Current Developments in Nutrition
- Discipline: Nutrition
- Language: English
- Edited by: Jack Odle, Ph.D.

Publication details
- History: 2019–present
- Publisher: Oxford University Press (United States)
- Frequency: Monthly
- Impact factor: 3.2 (2020)

Standard abbreviations
- ISO 4: Curr. Dev. Nutr.

Indexing
- ISSN: 2475-2991

Links
- Journal homepage; Online access; Online archive;

= Current Developments in Nutrition =

Current Developments in Nutrition is a monthly peer-reviewed biomedical journal in the field of nutrition.

The journal was established in 2017 as the first Gold Open Access journal of the American Society for Nutrition American Society for Nutrition. In 2018, Oxford University Press took over as publisher of the journal, although it is still owned by the American Society for Nutrition.

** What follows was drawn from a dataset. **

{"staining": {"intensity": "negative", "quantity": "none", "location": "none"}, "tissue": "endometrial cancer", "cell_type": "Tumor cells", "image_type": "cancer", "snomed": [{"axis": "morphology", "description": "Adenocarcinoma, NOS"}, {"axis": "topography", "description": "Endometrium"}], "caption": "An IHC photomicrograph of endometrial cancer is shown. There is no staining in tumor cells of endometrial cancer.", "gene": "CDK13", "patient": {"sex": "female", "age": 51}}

The journal adds many areas of coverage to the portfolio previously offered by American Society for Nutrition journals. It ranges from mechanistic studies at molecular, biochemical, and cellular levels to whole-body metabolism, clinical health, fitness, and population health. Current Developments in Nutrition publishes supplements separate from the main issue, and collections which are articles published across issues. The journal has six areas of emphasis, including Implementation Science; Research Methodology and Study Design Food and Nutrition Policy; Food & Nutrition of Indigenous Peoples; Brief Communications; and Food/Feed Composition, Nutritional Value & Toxicology.

Current Developments in Nutrition is indexed in PubMed Central, Google Scholar, Web of Science, and other indexing agencies.
The journal has published the abstracts of the ASN's annual meeting since 2018.
Nutrition 2018 abstracts
Nutrition 2019 abstracts

The journal publicly lists the conflicts of interest of its editorial board on its website.